Milligan and Kuba will bring the equipment back to their office, where the data will get downloaded, then the detectors will be redeployed at another location. By the end of summer, the team will have audio files from more than 45 sites along McIntyre Creek.
Biologists can learn a lot from audio monitoring since bats use echolocation to navigate and find food, communicating at a higher frequency than humans can hear. (Bats are not blind, contrary to popular belief, but because they travel in darkness they rely on their ears much more than their eyes.)
Their echolocation sounds vary depending on what they are doing. When bats are merely flying from one point to another, their calls are more spaced out. But when they’re feeding and zoned in on a mosquito, for instance, their calls become much more frequent.
“They get what we call a feeding buzz,” says Jung.
By eavesdropping, biologists can learn how bats use different areas.
“I expect that there are a lot of flying insects around the creek,” says Milligan. “There’s an opening in the canopy as well,” she continues, gesturing to the sky, “so they can come down lower and feed. It might be a movement corridor, but it also might be a feeding corridor.”
It’s not easy studying these animals. Technology used to study larger mammals—like radio collars—hasn’t been miniaturized for bats.
“Instead of sitting at my desk looking at computer data on bison and where they went last Tuesday, the only way to get that information for bats is to actually be walking around, following them, monitoring them,” says Jung. “It’s a lot more hands-on.”
In addition to learning about bats, there’s value in learning from them. Bats are an indicator species, a gauge of the whole ecosystem’s health.
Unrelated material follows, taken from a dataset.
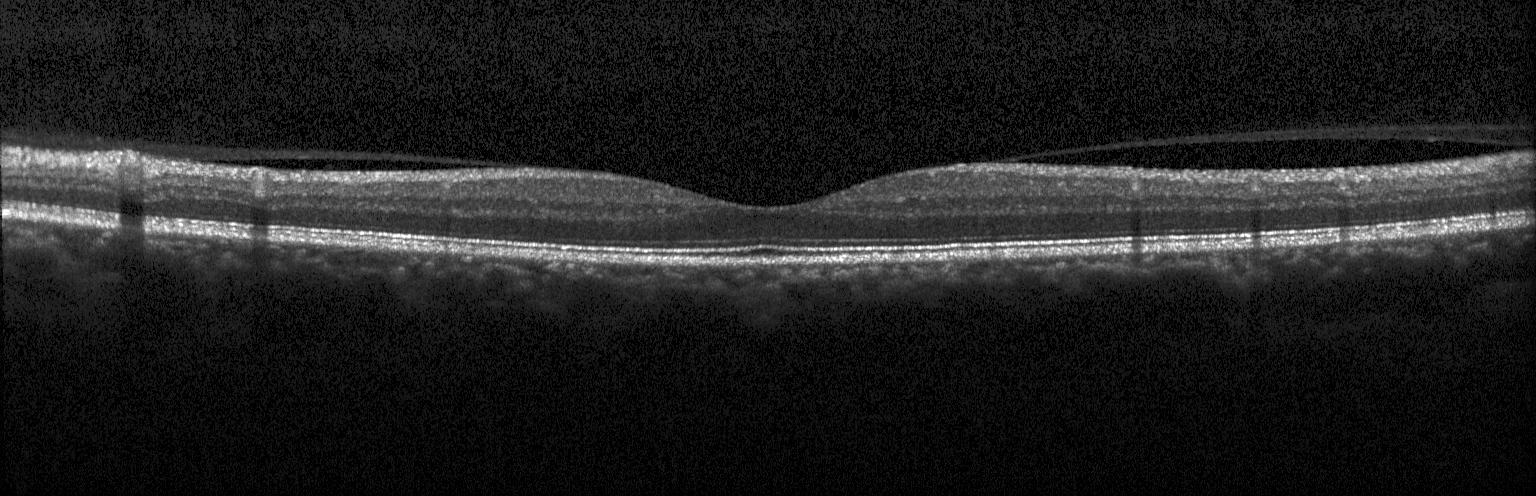

Acquired on a Heidelberg Spectralis · spectral-domain optical coherence tomography · OCT line scan. Impression: no choroidal neovascularization, no diabetic macular edema, and no drusen.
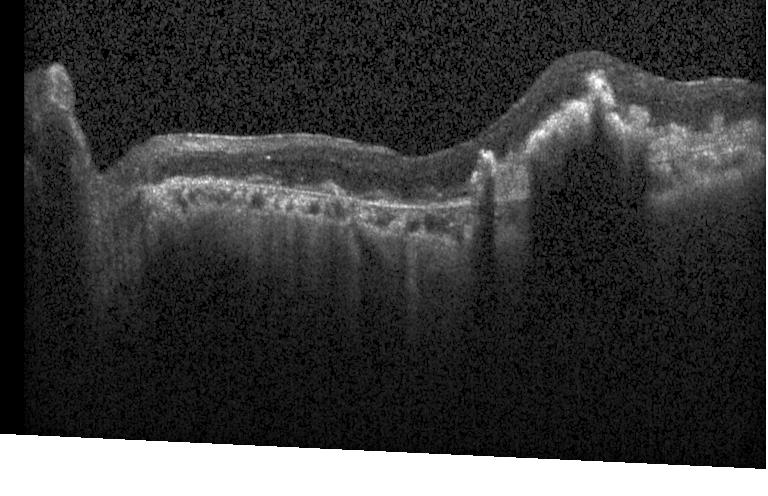

Assessment: choroidal neovascularization (CNV).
“They’re at the top of their food chain, just like grizzly bears are at the top of their food chain,” says Jung. “You can get a sense of how well an ecosystem is doing by studying those species that rely on the whole system working well.”
Despite their status on the food chain, bats are facing threats. Little brown bats have been decimated across North America by white-nose syndrome, which causes them to fly during daylight and wake too early from hibernation. They typically become weak and emaciated, making them easy prey for birds, like hawks. The disease hasn’t yet been found in Yukon bats, but it’s expected to make its way here. Because bats are slow to reproduce, it can take them years to recover from disease, habitat loss, or poor weather.
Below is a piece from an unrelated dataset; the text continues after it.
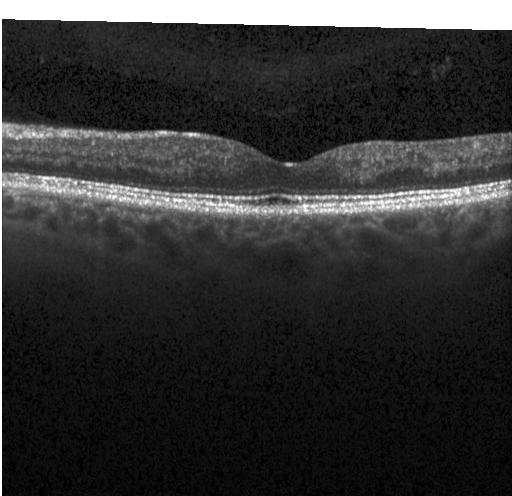
Spectral-domain optical coherence tomography, OCT B-scan.
Macular OCT: neither choroidal neovascularization, diabetic macular edema, nor drusen.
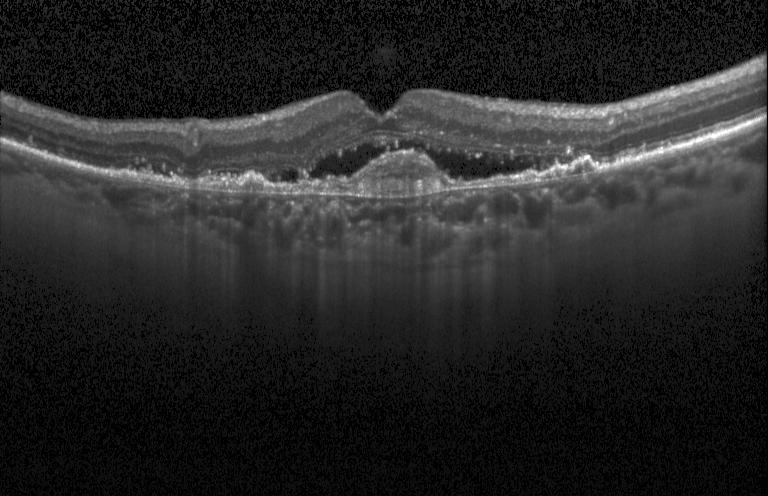 Spectral-domain OCT, Heidelberg Spectralis OCT system, retinal OCT cross-section
Finding: a choroidal neovascular membrane.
Then there’s also the conflict that inevitably comes from their desire to roost in warm, cozy places—most people don’t want bats as a roommate.
The department of environment tries mitigating this by teaching people how best to evict bats from homes and sheds and when, so as not to interrupt their nursing. Its website has instructions for building a bat house and a brochure offers some incentive: “You can give bats a place to live while benefiting from their insect control services.”